◆ **TEXTO DADO**

“A nossa primeira casa foi um corpo de uma mulher”
Sol Jeripancó
Meu nome é Sol, sou do povo Jeripancó, de Alagoas.
O que te trouxe para participar da Primeira Marcha das Mulheres Indígenas?
Então, representando as guerreiras, infelizmente, em minha aldeia fui a única que pude comparecer. Moro em São Paulo atualmente, vim para fortalecer o empoderamento feminino e para passar essa experiência para outras mulheres da aldeia. Quando foi decidido fazer a marcha das Mulheres indígenas, julgado em ATL. Quando cheguei em São Paulo, comentei para outras indígenas e outros povos que nunca tinham saído de suas aldeias para nos unirmos a isso, dar voz, colocar para fora o que pensam, o que acham… houve obstáculos em relação a tudo: a resistência masculina presente entre umas conseguindo ir, e outras não. Então é mais para busca de melhorias. O meu povo perdeu a sua língua nativa. Estou em busca, esse ano, de conseguir resgatar a língua com os Pankararu. Serei a primeira mulher a realizar isso, buscando uma força entre as outras mulheres.

Entradas tiradas de uma coleção
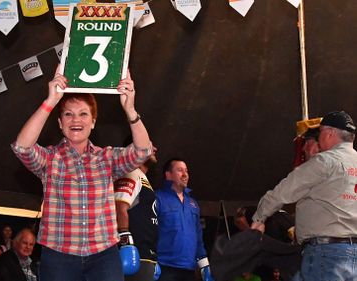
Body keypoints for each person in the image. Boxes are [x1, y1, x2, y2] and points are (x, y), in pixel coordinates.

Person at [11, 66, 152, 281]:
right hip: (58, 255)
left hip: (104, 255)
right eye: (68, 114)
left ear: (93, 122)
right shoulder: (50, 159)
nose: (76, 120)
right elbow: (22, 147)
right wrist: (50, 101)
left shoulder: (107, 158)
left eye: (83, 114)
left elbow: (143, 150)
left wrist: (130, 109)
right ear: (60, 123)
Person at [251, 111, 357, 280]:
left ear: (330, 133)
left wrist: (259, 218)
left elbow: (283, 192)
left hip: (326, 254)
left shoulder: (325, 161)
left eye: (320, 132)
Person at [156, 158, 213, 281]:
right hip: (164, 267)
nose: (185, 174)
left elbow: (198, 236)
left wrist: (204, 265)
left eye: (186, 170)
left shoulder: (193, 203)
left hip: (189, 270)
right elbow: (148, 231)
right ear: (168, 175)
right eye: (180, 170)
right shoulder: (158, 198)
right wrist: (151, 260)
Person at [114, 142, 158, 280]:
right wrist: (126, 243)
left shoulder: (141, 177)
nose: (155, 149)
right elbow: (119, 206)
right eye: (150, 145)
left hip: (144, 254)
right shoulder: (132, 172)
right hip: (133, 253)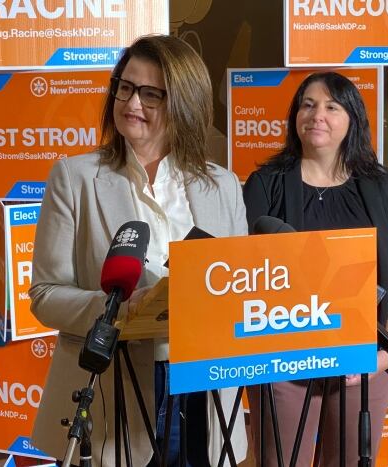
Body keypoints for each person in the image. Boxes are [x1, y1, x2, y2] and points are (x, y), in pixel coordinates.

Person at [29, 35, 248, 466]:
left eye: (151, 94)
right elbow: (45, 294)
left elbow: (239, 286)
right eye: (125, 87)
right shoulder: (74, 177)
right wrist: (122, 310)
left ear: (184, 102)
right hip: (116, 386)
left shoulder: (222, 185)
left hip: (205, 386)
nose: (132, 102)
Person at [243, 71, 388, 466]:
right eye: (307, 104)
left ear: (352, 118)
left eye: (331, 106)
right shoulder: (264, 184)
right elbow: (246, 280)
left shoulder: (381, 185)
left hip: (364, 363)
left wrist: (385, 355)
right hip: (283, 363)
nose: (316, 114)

◆ **TAREFAS A CUMPRIR**
1. Responda com base na entrevista com Sol Jeripancó:
(a) De que povo e de que estado Sol diz que é?
(b) Em que cidade ela mora hoje?
(c) Com qual povo ela quer resgatar a língua neste ano?
2. Dê sequência à entrevista com Sol Jeripancó, começando logo depois da última frase.

◆ **CONJUNTO DE RESPOSTAS**
1.
(a) Do povo Jeripancó, de Alagoas.
(b) Em São Paulo.
(c) Com os Pankararu.

2.
Em sua aldeia, quais são as dificuldades que vocês enfrentam e percebem? Questão de violência, diálogo com os homens...
Vejo dificuldades no que diz respeito ao acesso à informação pelas mulheres das aldeias, como sou de contexto urbano, absorvo muito deste relato. Existem mulheres empoderadas lá também. O espaço da mulher é uma das principais dificuldades a se conquistar. A nossa primeira casa foi um corpo de uma mulher, então o respeito com o mesmo é de extrema importância para a luta. Infelizmente, nasci em cidade e tive contato ancestral há pouco tempo, mas tenho total apoio do meu cacique, compareço ao ATL e outros movimentos de levante indígena realizados, e busco muito ver do espaço feminino, algo que vejo que as mulheres precisam conquistar mais.
E a questão da saúde, da educação, como você tenta interligar isso ao teu povo?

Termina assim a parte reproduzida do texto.